Possibly the main challenge by analyzing pupillary reactions in order to infer cognitive load, is the problem of rapid pupillary dilations, blinks and other artifacts from differences in lighting. Therefore, pupillary response data has to be smoothed over time in order to be able to find relevant differences and to be able to identify actual increases or decreases in cognitive load. We chose the procedure described in [6, 7] in order to smoothen the data-set and implemented them into a prototypical software. By using maximum and minimum pupil-dilation diameters, we normalized the single-user data into a spectrum of 0 to 1. Future iterations of the software will also include a z-transformation to allow for a comparison of different user data.

4 Cognitive Load Data

Using the aforementioned method, we smoothed the pupillary responses of our subjects. Looking at the data, there are still numerous variances visible in the data stream (see Fig. 5).

Fig. 5.
figure 5

Three random participants pupil dilations after smoothing of the data

Interestingly enough, the first two streams seem to be running pretty much in unison, while the third shows variations. Nevertheless, since the lighting was kept constant during the trial, the smoothed data is free of artifacts like blinks or lost pupillary tracking, Therefore, we are now able to gain an insight into the cognitive load while users are interacting with the learning system.

Our next steps will be to overlay the data stream onto the recorded videos of the experiment and to check where during the knowledge conveyance peaks in the pupillary response are visible. In addition, we are going to collate the area of interests (pedagogical agent, learning material and white-space) with the cognitive load data in order to get a better understanding of how different aspects of the learning environment might influence the cognitive load in general. Maybe this could lead to a better understanding of the relationship between intrinsic, extraneous and germane cognitive load [22,23,24].

The proactive EEI (see Fig. 1) could now use this data in real-time to analyze the cognitive load levels and change the mode of knowledge presentation, if and when it should be necessary. For example, when looking at the data, there seems to be a very low level of pupillary dilation at around the 4 min mark of the e-learning program. While on the other hand there appears to be a very demanding task at around the 10 min mark.

5 Conclusion

We presented a study utilizing eye-tracking data while our participants learned with a tried and tested e-learning software. Our goal was to enhance the knowledge conveyance by adding an Electronic Educational Instance (EEI) which enables the traditional e-learning software to behave proactively to changes of the user’s behavior in front of the screen or the environmental surroundings. While cognitive load was never the focus of the study itself, we utilized the eye tracking data regarding the recorded pupillary responses during the experiment.
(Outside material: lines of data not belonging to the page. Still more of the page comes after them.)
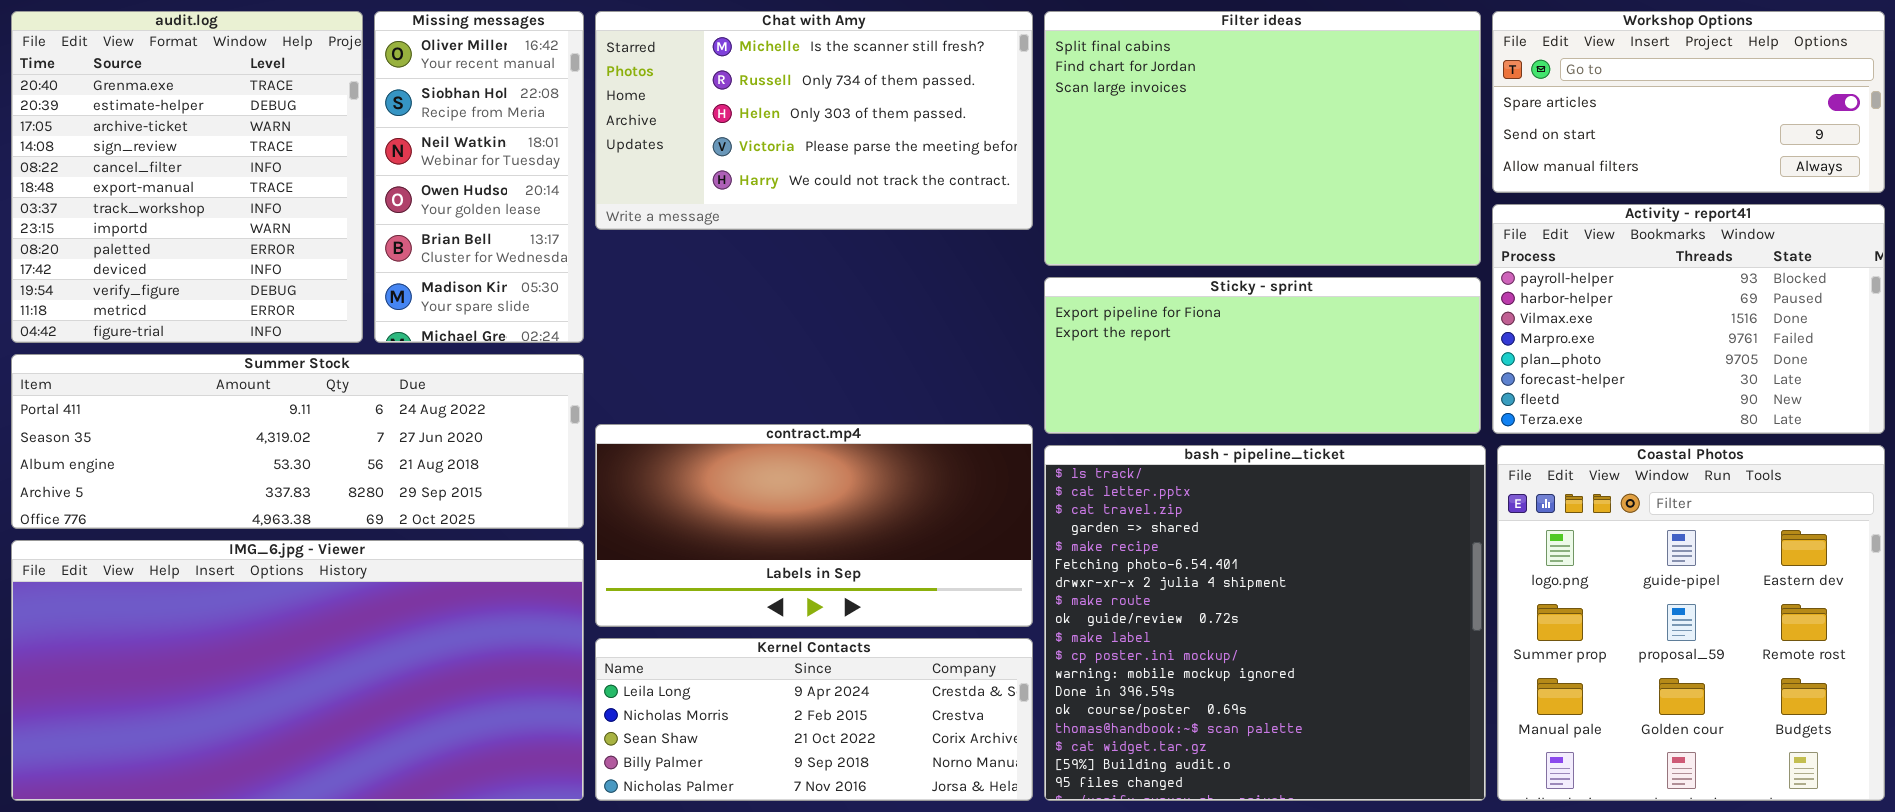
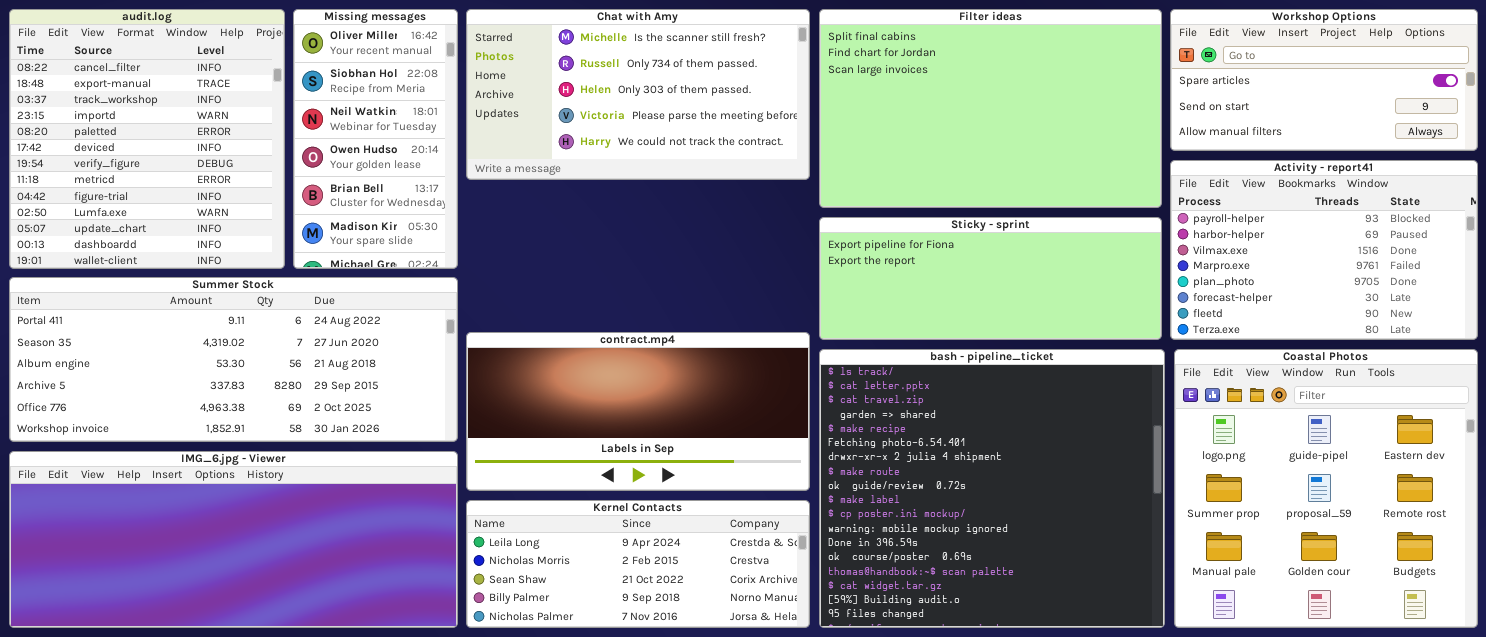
audit.log: [11,11,363,343] -> [9,9,285,269], scrolled down 4 rows
Summer Stock: [11,354,584,529] -> [9,277,458,442], resized
IMG_6.jpg - Viewer: [11,540,584,801] -> [9,451,458,628], resized

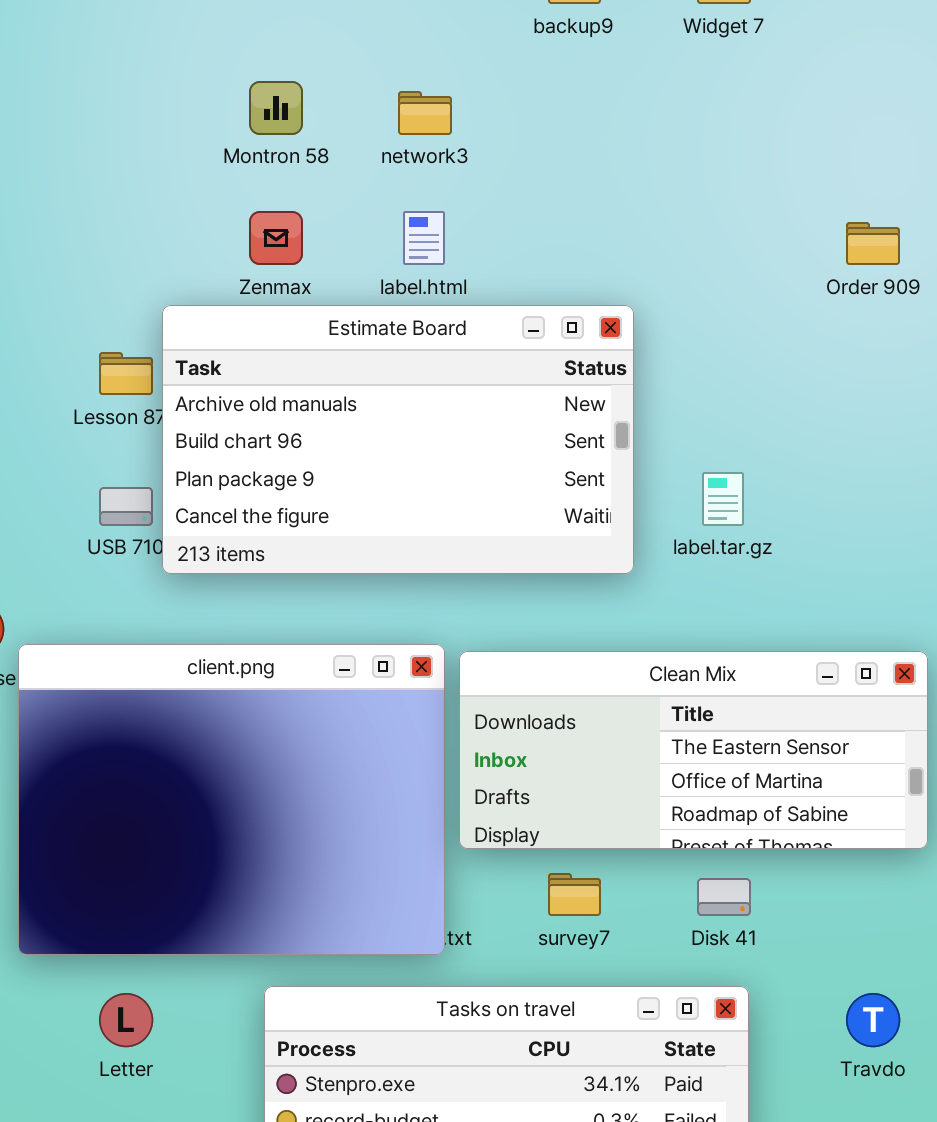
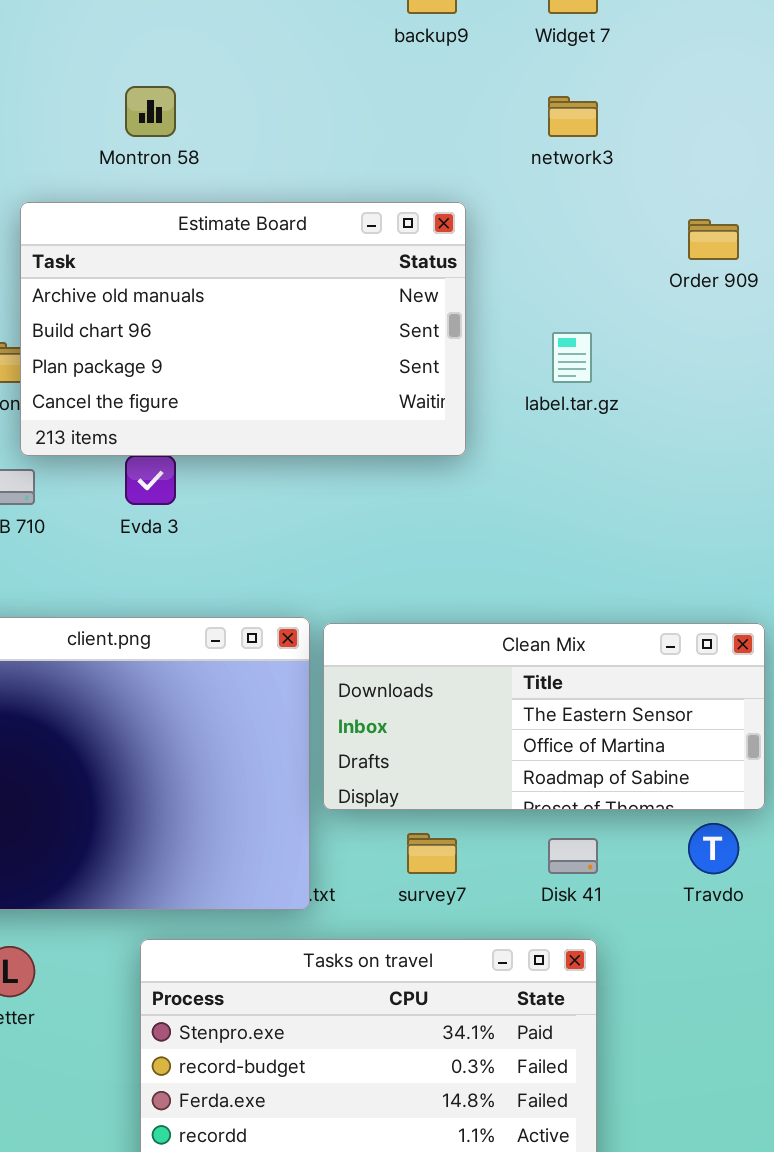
network3: [398,91,452,135] -> [548,96,598,137], moved
Estimate Board: [162,305,634,574] -> [20,202,466,456], moved
label.tar.gz: [702,472,744,526] -> [552,332,592,383], moved
Travdo: [846,993,900,1047] -> [688,823,739,874], moved

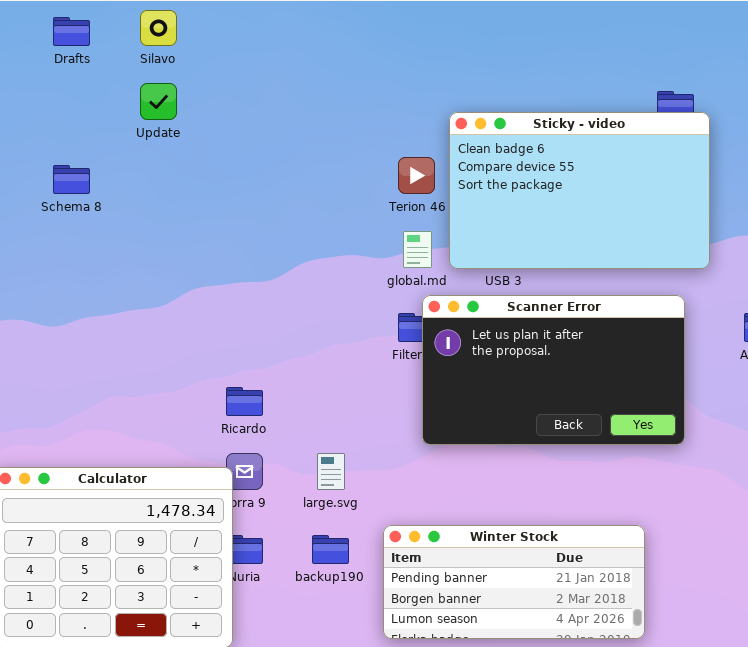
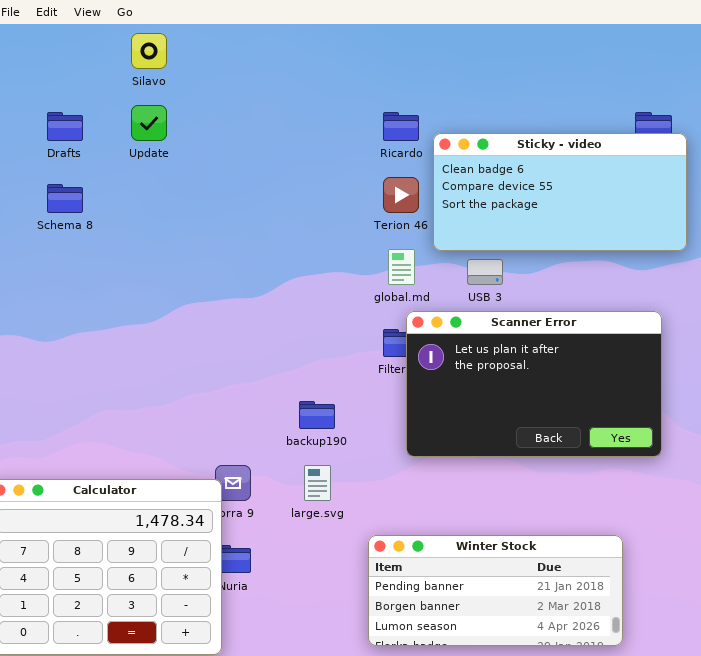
Drafts: [53,17,90,46] -> [47,112,83,141], moved
Sticky - video: [449,112,710,269] -> [433,133,687,251], resized
Ricardo: [226,387,263,416] -> [383,112,419,141], moved
backup190: [312,535,349,564] -> [299,401,335,429], moved

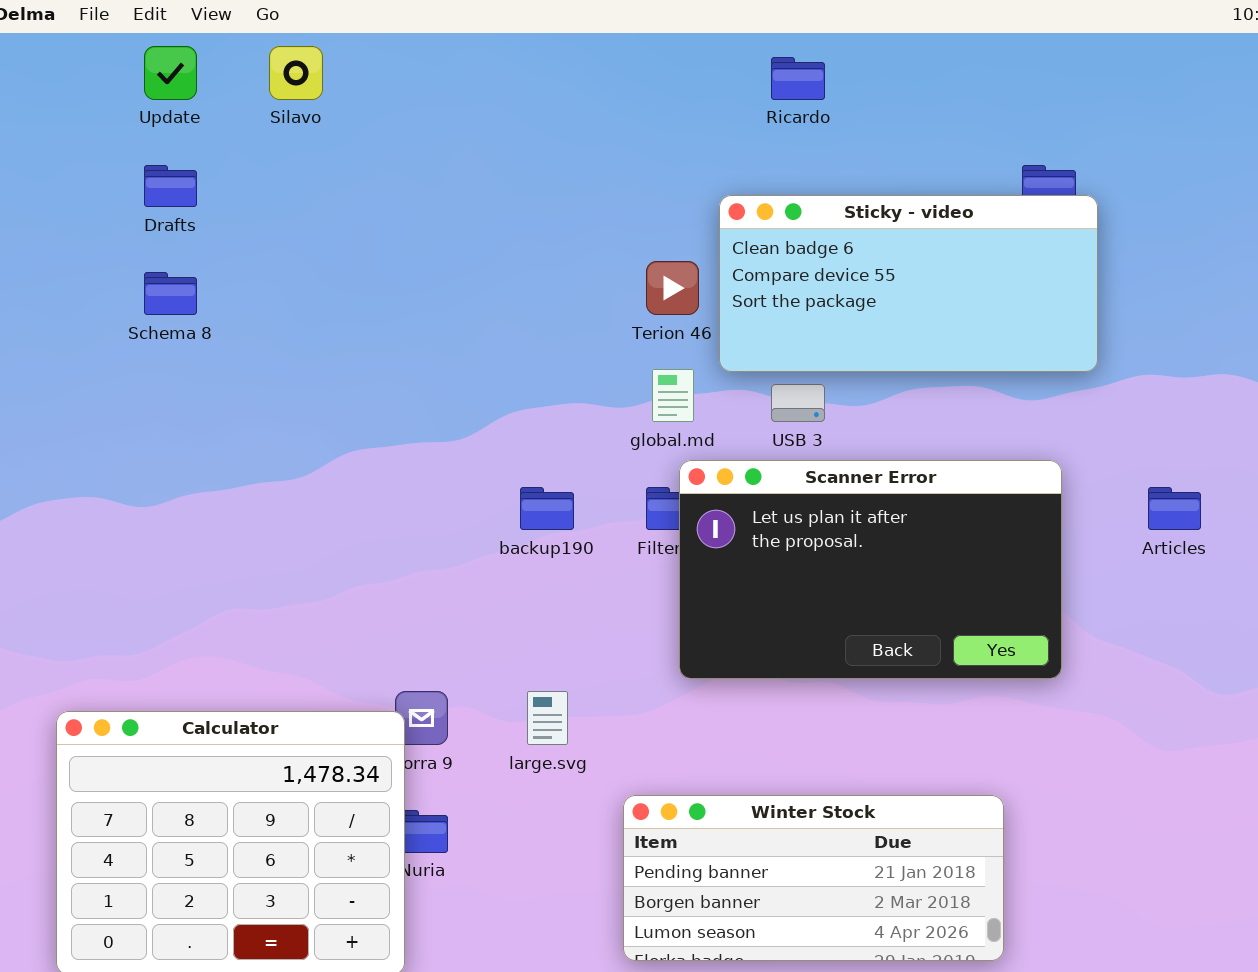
Update: [131,105,167,141] -> [144,46,197,100], moved
Ricardo: [383,112,419,141] -> [771,57,825,100], moved
backup190: [299,401,335,429] -> [520,487,574,530], moved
Following the state of the art, we implemented an algorithm to smooth the data stream which effectively eliminated noise, artifacts and especially blinks from the recording.

As the study was able to show, a proactive e-learning system is capable of ensuring a successful knowledge transfer. But while this establishes a reaction by the e-learning software to stop and pause while either attendance is not focused on the screen or noise levels in the surrounding environment were too loud, the cognitive load data allows for much more varied actions while learning.

Future iterations of the proactive e-learning might now benefit from an implemented real-time cognitive load capable EEI by:

  • Suggesting a pause by the learner after a phase of high cognitive load

  • Choosing another form of knowledge conveyance in relation to the load level, e.g. a schematic picture for beginners while a textual description could be sufficient for experts

  • Explanation of a certain topic with multiple examples

  • Adapting the learning-success-test to the obviously harder to learn topics.

The next iteration of our cognitive load module for the EEI will be tested regarding these and other aspects of possible beneficial actions while learning in conjunction with the cognitive load level.